Marriage in India is a big deal; a very big
deal in fact. It’s more like a festival, where the pre-marriage rituals span
for almost a week before the final marital rites take place. Exhaustive,
time-consuming, energy-consuming and highly expensive, marriages in India are
more about displaying familial wealth instead of celebrating a union of two
people – however corny the latter sentence might sound.
The over-clichéd concept of diversified
cultures in this country is never more applicable than when it comes to
marriage. Each community has its own unique rituals which add to the complexity
of the whole event making it sound even more intimidating than what it probably
is.
Just a few days ago, I happened to talk to
my parents about the whole concept of an elaborate wedding. From what I have
garnered so far, it seems in a Tamilian wedding, a bride gets three saris from
her side of the family plus one from the groom’s side. Put into context me –
who utterly dislikes wearing the six yards of Indian toga wrapped around my
legs and waist. It’s like a heady disaster waiting to happen, flapping round
the ankles even without the wearer consciously twirling around.
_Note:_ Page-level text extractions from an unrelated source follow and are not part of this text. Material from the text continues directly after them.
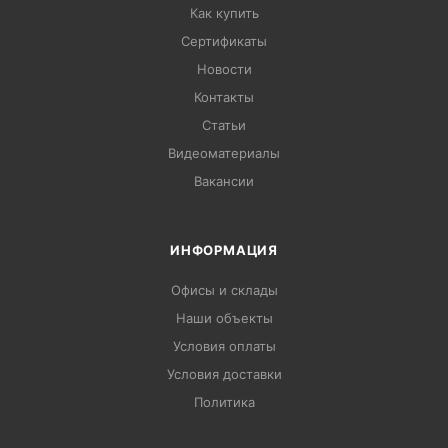
Как купить
Сертификаты
Новости
Контакты
Статьи
Видеоматериалы
Вакансии
ИНФОРМАЦИЯ
Офисы и склады
Наши объекты
Условия оплаты
Условия доставки
Политика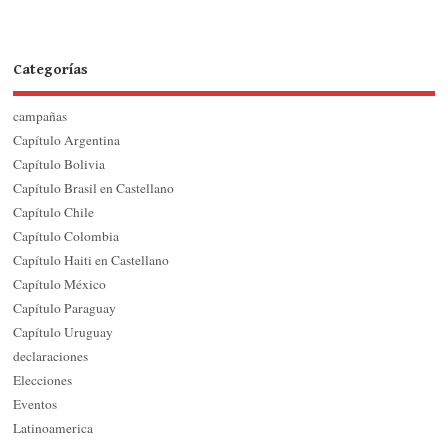
Categorías
campañas
Capítulo Argentina
Capítulo Bolivia
Capítulo Brasil en Castellano
Capítulo Chile
Capítulo Colombia
Capítulo Haiti en Castellano
Capítulo México
Capítulo Paraguay
Capítulo Uruguay
declaraciones
Elecciones
Eventos
Latinoamerica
Trying to explain this scenario to my
father was even more excruciating. Statements like “why give me three saris,
when I won’t be even wearing a single one?” seemed to have no effect on
him. On the contrary a response of “Why not, you can always habituate
yourself to the concept after marriage” seemed to make perfect sense to him
and my mother.
A sari however is just one side of the
whole Tamilian wedding story. Apart from the saris, there are garlands involved
– bands and bands of garlands. Every ritual has its own share of garlands. Garlands
around the neck literally smother the girl and the groom while the garland
weaved around the girl’s hair is enough to give her spondylitis for the rest of
her life. Of course, it’s only the girl who gets to wear the garlands. The
groom escapes the whole rigmarole and is relatively unscathed for the whole of
the ceremony. He swaggers grinning toothily at the knowledge that he has
pocketed the girl without causing any bodily harm to himself in the process.
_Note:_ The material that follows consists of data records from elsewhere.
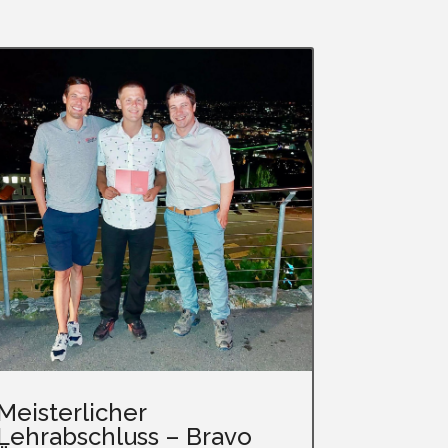
Meisterlicher
Lehrabschluss – Bravo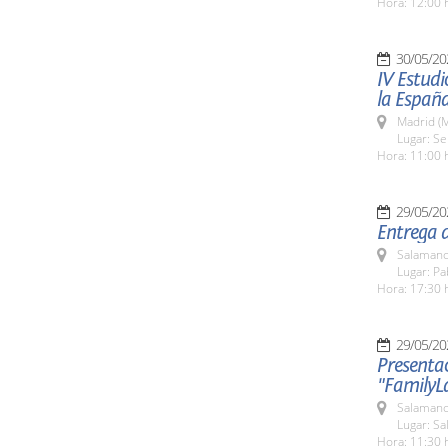
Hora: 12:00 
30/05/20
IV Estudi
la España
Madrid (M
Lugar: S
Hora: 11:00 
29/05/20
Entrega d
Salamanc
Lugar: Pa
Hora: 17:30 
29/05/20
Presentac
"FamilyL
Salamanc
Lugar: Sa
Hora: 11:30 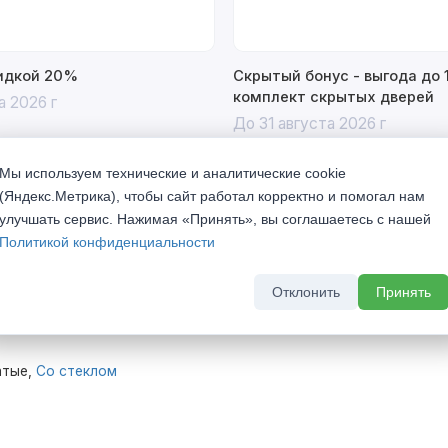
кидкой 20%
Скрытый бонус - выгода до 
комплект скрытых дверей
а 2026 г
До 31 августа 2026 г
Мы используем технические и аналитические cookie
(Яндекс.Метрика), чтобы сайт работал корректно и помогал нам
улучшать сервис. Нажимая «Принять», вы соглашаетесь с нашей
Политикой конфиденциальности
vence Монторо 2 Вереск
Отклонить
Принять
атые,
Со стеклом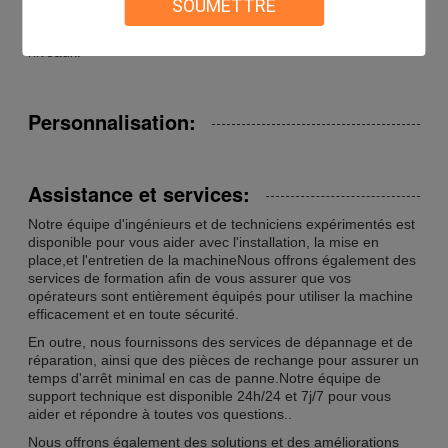
SOUMETTRE
tandis que sa facilité d'utilisation et ses caractéristiques de
sécurité le rendent accessible aux opérateurs de tous
niveaux.
Personnalisation:
Assistance et services:
Notre équipe d'ingénieurs et de techniciens expérimentés est
disponible pour vous aider avec l'installation, la mise en
place,et l'entretien de la machineNous offrons également des
services de formation afin de vous assurer que vos
opérateurs sont entièrement équipés pour utiliser la machine
efficacement et en toute sécurité.
En outre, nous fournissons des services de dépannage et de
réparation, ainsi que des pièces de rechange pour assurer un
temps d'arrêt minimal en cas de panne.Notre équipe de
support technique est disponible 24h/24 et 7j/7 pour vous
aider et répondre à toutes vos questions..
Nous offrons également des solutions et des améliorations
Who knew garlands could be so dangerous?
After the turn of saris and garlands, it’s
the turn of relatives. I have closely seen five marriages in my immediate
family and when a marriage is fixed, it is interesting to watch the way the
number of invitation cards to be printed is settled. It is literal bargaining, haranguing
and haggling not with the other party in the marriage, but within one’s own
family. Propriety demands that even the remotest relatives are invited so that they
don’t feel offended or ill-treated. Ironically, most of such remote relatives
might have not even met the bride or the groom but since marriages are unofficial
havens for long-lost relatives to re-group and discuss life’s happenings, such
relatives turn up at the venue without a single lapse in memory.
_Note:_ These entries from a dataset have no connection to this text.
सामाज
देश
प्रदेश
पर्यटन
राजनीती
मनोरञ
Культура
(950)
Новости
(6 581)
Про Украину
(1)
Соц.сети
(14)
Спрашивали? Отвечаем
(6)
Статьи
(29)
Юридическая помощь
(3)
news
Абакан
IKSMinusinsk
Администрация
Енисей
The result of such relatives arriving poses
nothing but acute problems for both the groom and the bride. Long-lost
relatives, never-before-met relatives and seen-before-yet-forgotten-since
relatives – they huddle around the girl and the boy giggling and teasing,
sharing their experiences about their wedding and what-not’s. After they
disperse, innate curiosity makes the unknown party in the marriage duo pip up
with the clichéd question – ‘who is that person?’ Considering that these kin would be never seen
again, until the next wedding i.e., the questionee doesn’t really know how to
answer best without letting it slip that the exact relation about that person
is unknown.
After mentally evaluating all these
potential happenings, I have reached to a viable conclusion – elopement. I
elope with the guy I am supposed to get married to, no fan-fare, no hoopla and
no milling kith around. There is only I, me and myself with the guy – he, him
and his-self.
The only problem in such a decision-making
is I need to find a like-minded guy who is equally averse to the idea of going
through a week-long process just to ensure that at the end of the week, someone
else will share his name. Of course there is also the problem of explaining the
workability of this solution to my parents, who believe in the vintage orthodoxy
of girls being meek and mild as opposed to opinionated and wild.